Kim Khazei is a female news anchor  for 7News Boston WHDH-TV and its sister station WLVI-TV (CW56).

Career 
Kim Khazei began her TV career at KOMU-TV in Columbia, Missouri, then worked for four years at KQTV in Missouri as an evening anchor and reporter.

She became an evening news anchor for the NBC affiliates in Champaign, Illinois and later went to work at KOVR-TV in Sacramento, California as an anchor and reporter.

Khazei came to Channel 7 in Boston, Massachusetts in January 1994 at the time when Sunbeam Television Corporation took over the station and introduced a "fast-paced, graphics-driven, and aggressive brand of local news" to the Boston market. She worked for the station's morning show and co-anchored the debut of WHDH's first 4 p.m. news.

After being on personal leave since July 2001, she resigned in September 2001 to dedicate her full-time to raise her children and be with her husband and family. In August 2007, she returned to her duties at WHDH-TV.

** Exercise set **
1) Answer these questions using the article about Kim Khazei.
(a) At which station did Kim Khazei begin her TV career?
(b) In what month and year did she come to Channel 7 in Boston?
(c) In what month and year did she return to her duties at WHDH-TV?
2) Pick up the article about Kim Khazei after its final sentence and write the next part.

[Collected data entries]
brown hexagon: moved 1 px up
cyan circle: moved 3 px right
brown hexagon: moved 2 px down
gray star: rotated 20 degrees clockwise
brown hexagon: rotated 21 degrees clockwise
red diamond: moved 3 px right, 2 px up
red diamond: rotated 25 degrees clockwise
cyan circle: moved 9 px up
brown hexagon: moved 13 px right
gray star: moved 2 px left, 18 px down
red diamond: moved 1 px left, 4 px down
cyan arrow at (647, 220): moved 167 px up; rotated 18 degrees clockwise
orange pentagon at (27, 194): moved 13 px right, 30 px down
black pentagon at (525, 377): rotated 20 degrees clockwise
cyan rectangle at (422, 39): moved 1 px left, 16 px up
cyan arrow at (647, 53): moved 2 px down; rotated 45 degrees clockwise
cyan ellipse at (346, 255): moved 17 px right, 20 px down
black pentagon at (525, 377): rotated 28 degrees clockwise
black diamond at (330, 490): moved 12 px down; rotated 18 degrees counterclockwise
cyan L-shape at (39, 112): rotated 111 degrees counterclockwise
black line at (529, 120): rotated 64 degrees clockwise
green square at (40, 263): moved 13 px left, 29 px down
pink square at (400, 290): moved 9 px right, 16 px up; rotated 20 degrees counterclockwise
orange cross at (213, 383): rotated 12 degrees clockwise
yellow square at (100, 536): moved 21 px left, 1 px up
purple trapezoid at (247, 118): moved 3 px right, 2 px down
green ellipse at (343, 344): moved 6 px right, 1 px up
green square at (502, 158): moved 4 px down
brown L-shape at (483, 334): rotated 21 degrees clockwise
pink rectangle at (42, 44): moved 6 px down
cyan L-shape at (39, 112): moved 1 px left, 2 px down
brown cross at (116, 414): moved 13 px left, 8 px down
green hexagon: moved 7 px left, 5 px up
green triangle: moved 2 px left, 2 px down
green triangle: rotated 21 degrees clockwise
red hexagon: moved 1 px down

** Response list **
1)
(a) KOMU-TV in Columbia, Missouri
(b) January 1994
(c) August 2007

2)
Personal life 
Khazei is married to Scott A. Huff, a Bowling Green State University alumnus and a division manager for a medical technology company, and they have three children, Hayden (born 1994), Walker, and Tatum. They live in Winchester, Massachusetts.

She is also the cousin of Massachusetts social entrepreneur and politician, Alan Khazei.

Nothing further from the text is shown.